Free and open to the public
Harris Corporation Engineering Center, Room 101A
It is know that specific molecules can spontaneously arrange on various surfaces forming two-dimensional poly-crystalline mono-molecular layers called self-assembled monolayers (SAMs). We will show that when mixed SAMs are formed on surfaces with a radius of curvature smaller than 20 nm they spontaneously phase-separate in highly ordered phases of unprecedented size. In the specific case of mixed SAMs formed on the surface of gold nanoparticles, the molecular ligands separate into 5 wide phases of alternating composition that encircle or spiral around the particle metallic core. This new family of nano-structured nano-materials shows properties solely due to this unique morphology, both in terms of fundamental properties such as surface energy and in terms of complex interaction with biological materials such as proteins and cells. Additionally, it will be shown how patterned DNA SAMs can be used as masters for a novel printing technique for organic materials called Supramolecular NanoStamping (SuNs).
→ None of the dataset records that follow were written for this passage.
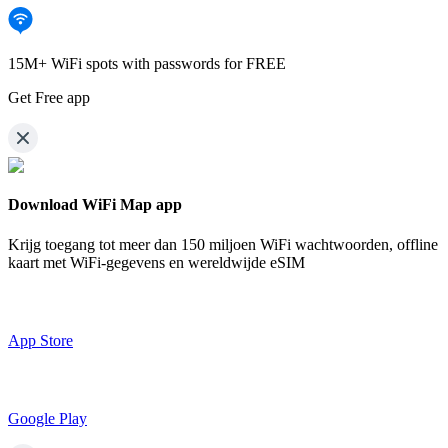
15M+ WiFi spots with passwords for FREE
Get Free app
Download WiFi Map app
Krijg toegang tot meer dan
150 miljoen WiFi wachtwoorden,
offline
kaart met WiFi-gegevens en wereldwijde eSIM
App Store
Google Play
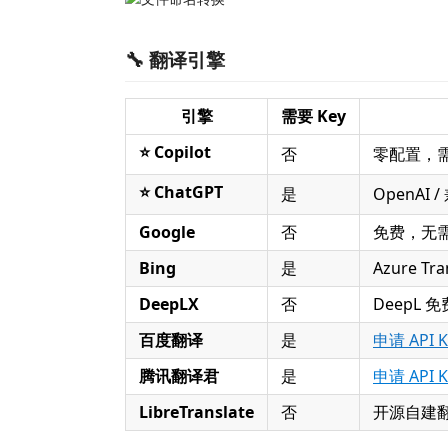
🔧 翻译引擎
引擎
需要 Key
⭐ Copilot
否
零配置，需安装
⭐ ChatGPT
是
OpenAI 
Google
否
免费，无
Bing
是
Azure T
DeepLX
否
DeepL
百度翻译
是
申请 API K
腾讯翻译君
是
申请 API K
LibreTranslate
否
开源自建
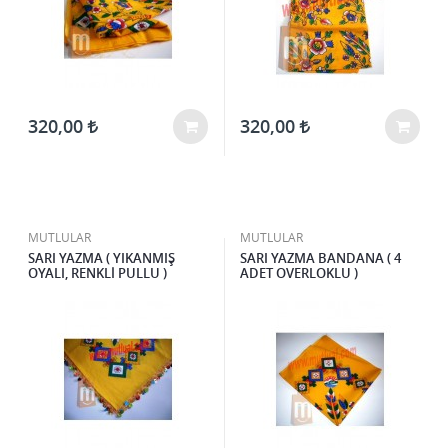
320,00
320,00
MUTLULAR
MUTLULAR
SARI YAZMA ( YIKANMIŞ
SARI YAZMA BANDANA ( 4
OYALI, RENKLİ PULLU )
ADET OVERLOKLU )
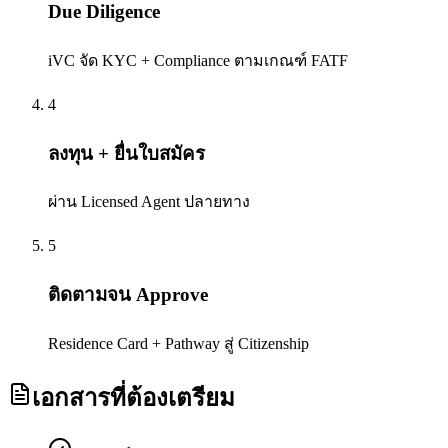
Due Diligence
iVC จัด KYC + Compliance ตามเกณฑ์ FATF
4
ลงทุน + ยื่นใบสมัคร
ผ่าน Licensed Agent ปลายทาง
5
ติดตามจน Approve
Residence Card + Pathway สู่ Citizenship
เอกสารที่ต้องเตรียม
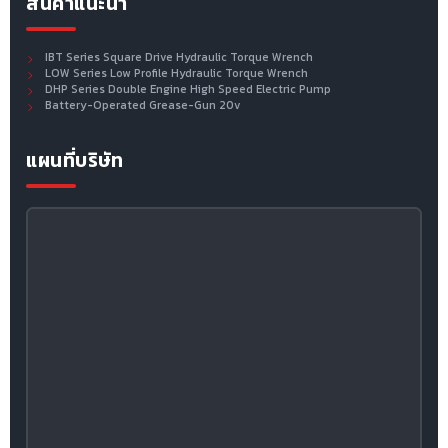
สินค้าแนะนำ
IBT Series Square Drive Hydraulic Torque Wrench
LOW Series Low Profile Hydraulic Torque Wrench
DHP Series Double Engine High Speed Electric Pump
Battery-Operated Grease-Gun 20v
แผนที่บริษัท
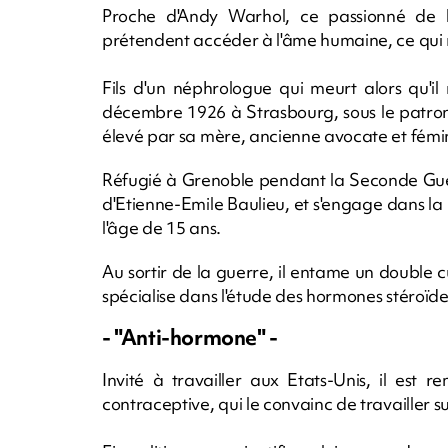
Proche d'Andy Warhol, ce passionné de litt
prétendent accéder à l'âme humaine, ce qui re
Fils d'un néphrologue qui meurt alors qu'il
décembre 1926 à Strasbourg, sous le patron
élevé par sa mère, ancienne avocate et fémi
Réfugié à Grenoble pendant la Seconde Guer
d'Etienne-Emile Baulieu, et s'engage dans la 
l'âge de 15 ans.
Au sortir de la guerre, il entame un double c
spécialise dans l'étude des hormones stéroïde
- "Anti-hormone" -
Invité à travailler aux Etats-Unis, il est
contraceptive, qui le convainc de travailler s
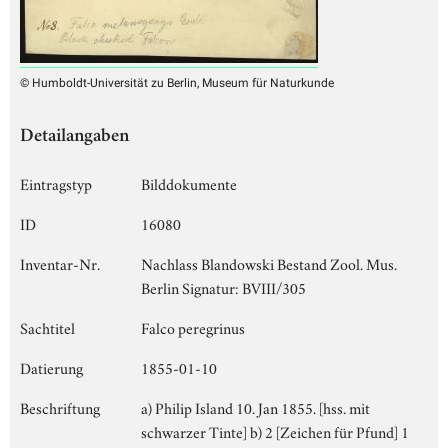
© Humboldt-Universität zu Berlin, Museum für Naturkunde
Detailangaben
Eintragstyp
Bilddokumente
ID
16080
Inventar-Nr.
Nachlass Blandowski Bestand Zool. Mus.
Berlin Signatur: BVIII/305
Sachtitel
Falco peregrinus
Datierung
1855-01-10
Beschriftung
a) Philip Island 10. Jan 1855. [hss. mit
schwarzer Tinte] b) 2 [Zeichen für Pfund] 1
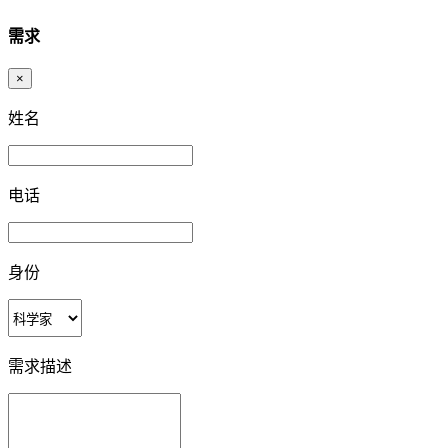
需求
×
姓名
电话
身份
需求描述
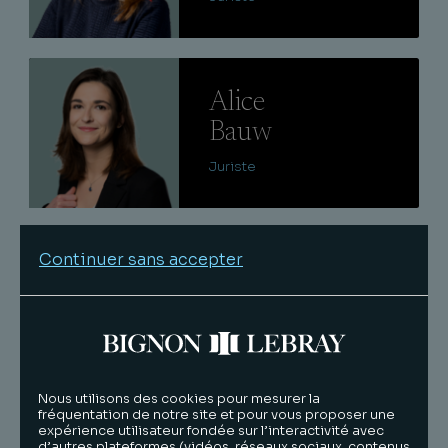
Lire
Alice
Bauw
Juriste
Lire
Continuer sans accepter
Elodie
Tournier
Avocat senior
Nous utilisons des cookies pour mesurer la
Lire
fréquentation de notre site et pour vous proposer une
expérience utilisateur fondée sur l’interactivité avec
Jérémie
d’autres plateformes (vidéos, réseaux sociaux, contenus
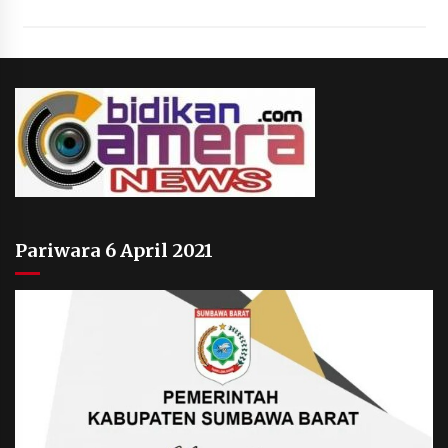
Pariwara 6 April 2021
This method, like the DNA/RNA information transfer, uses the reversible assembly of DNA double strands as a way of transferring patterns from a surface onto another. One of the main advantages of SuNs is that multiple DNA strands (each encoding different information) can be printed at the same time, thus allowing for a complex chemical pattern to be formed, much like Gutenberg movable type.
Francesco Stellacci graduated the Politecnico di Milano in 1998 with a thesis on photochromic materials. He then moved to the University of Arizona as a post-doctoral scholar and worked on two-photon microfabrication of three dimensional metallic structures. In September 2002 he is a faculty in the Department of Materials Science and Engineering at MIT, where he currently is an associate professor.